Sleep-related components such as daytime dysfunction, sleep disturbance, and subjective sleep quality were the most predictive of DSS. Importantly, reverse predictions (DSS predicting sleep quality) were weaker, suggesting that sleep quality is a better predictor of DSS than vice versa.
The study also replicated its findings in the HCP-Aging and eNKI datasets, demonstrating the generalizability of ML models trained on the HCP-Young dataset.
In the HCP-Aging dataset, sleep quality predicted DSS (r = 0.57, R2 = 0.27, rMSE = 2.64), with the addition of anxiety further improving the prediction (r = 0.72, R2 = 0.50, rMSE = 2.19). Similar results were found in the eNKI dataset.

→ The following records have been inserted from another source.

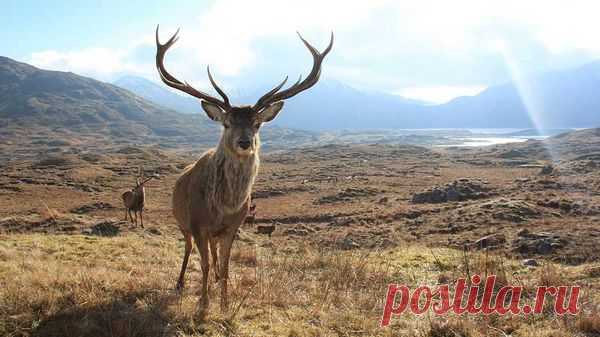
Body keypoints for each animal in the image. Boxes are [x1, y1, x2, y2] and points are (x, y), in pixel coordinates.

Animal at [157, 26, 330, 312]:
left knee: (213, 253)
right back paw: (180, 283)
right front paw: (203, 303)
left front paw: (225, 303)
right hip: (181, 222)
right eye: (226, 123)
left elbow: (226, 265)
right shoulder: (197, 223)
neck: (223, 206)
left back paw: (215, 280)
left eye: (257, 124)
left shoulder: (232, 227)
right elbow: (203, 264)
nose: (244, 142)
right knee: (188, 249)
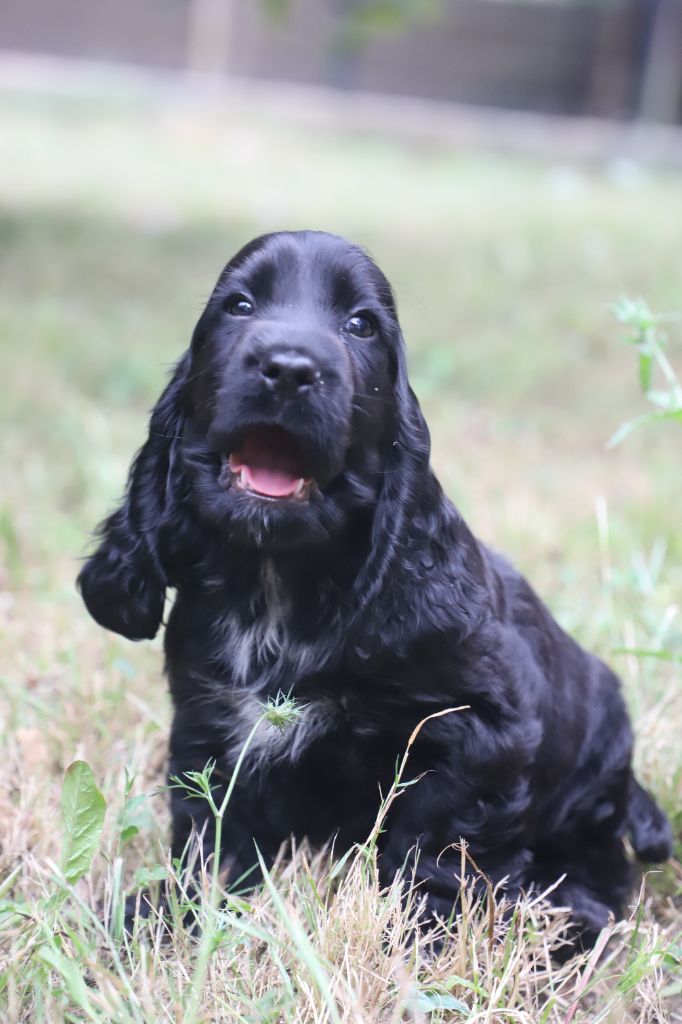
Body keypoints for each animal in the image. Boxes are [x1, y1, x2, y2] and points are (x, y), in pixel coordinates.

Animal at [78, 230, 667, 950]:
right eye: (238, 305)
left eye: (361, 325)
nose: (288, 368)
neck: (279, 579)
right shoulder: (207, 725)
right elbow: (212, 836)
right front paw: (172, 913)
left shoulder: (484, 731)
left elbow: (435, 841)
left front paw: (422, 935)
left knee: (605, 864)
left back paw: (572, 915)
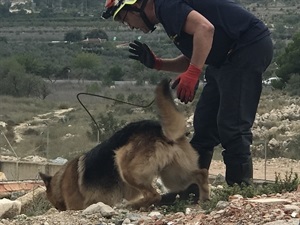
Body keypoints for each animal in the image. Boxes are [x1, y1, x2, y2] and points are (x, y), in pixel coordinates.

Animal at [39, 78, 209, 210]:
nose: (57, 208)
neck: (60, 181)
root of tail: (159, 129)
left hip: (125, 165)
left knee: (154, 195)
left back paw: (130, 205)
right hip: (173, 177)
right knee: (200, 173)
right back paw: (204, 200)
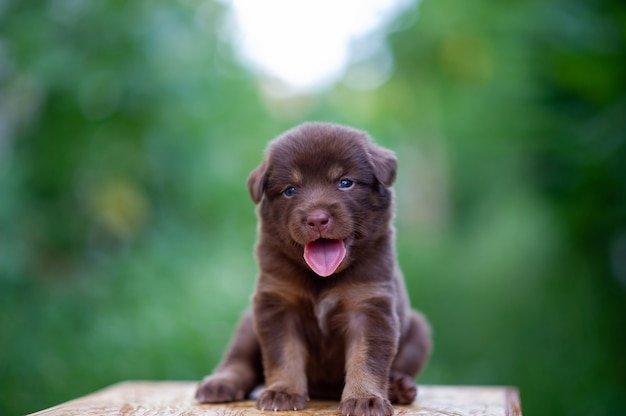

In the longitudinal eNKI subsample, ML models predicted future DSS based on baseline sleep quality and anxiety, but neurofeedback therapy appeared to diminish this predictability. This suggests that interventions like neurofeedback therapy could alter the relationship between sleep quality and DSS over time.
Conclusions
To summarize, the findings demonstrated that sleep quality could reliably predict DSS across three independent datasets. Adding anxiety to the model further enhanced predictive accuracy. However, structural and functional brain measurements did not significantly predict DSS or mediate the relationship between sleep quality and DSS.
The ML models yielded similar results across independent datasets, underscoring the generalizability of the approach.
In a longitudinal subsample, the models also successfully predicted future DSS based on baseline sleep quality and anxiety. Complementary analyses confirmed the robustness of these findings, considering variables such as depression history, sleep-related confounders, and anxiety's mediating role.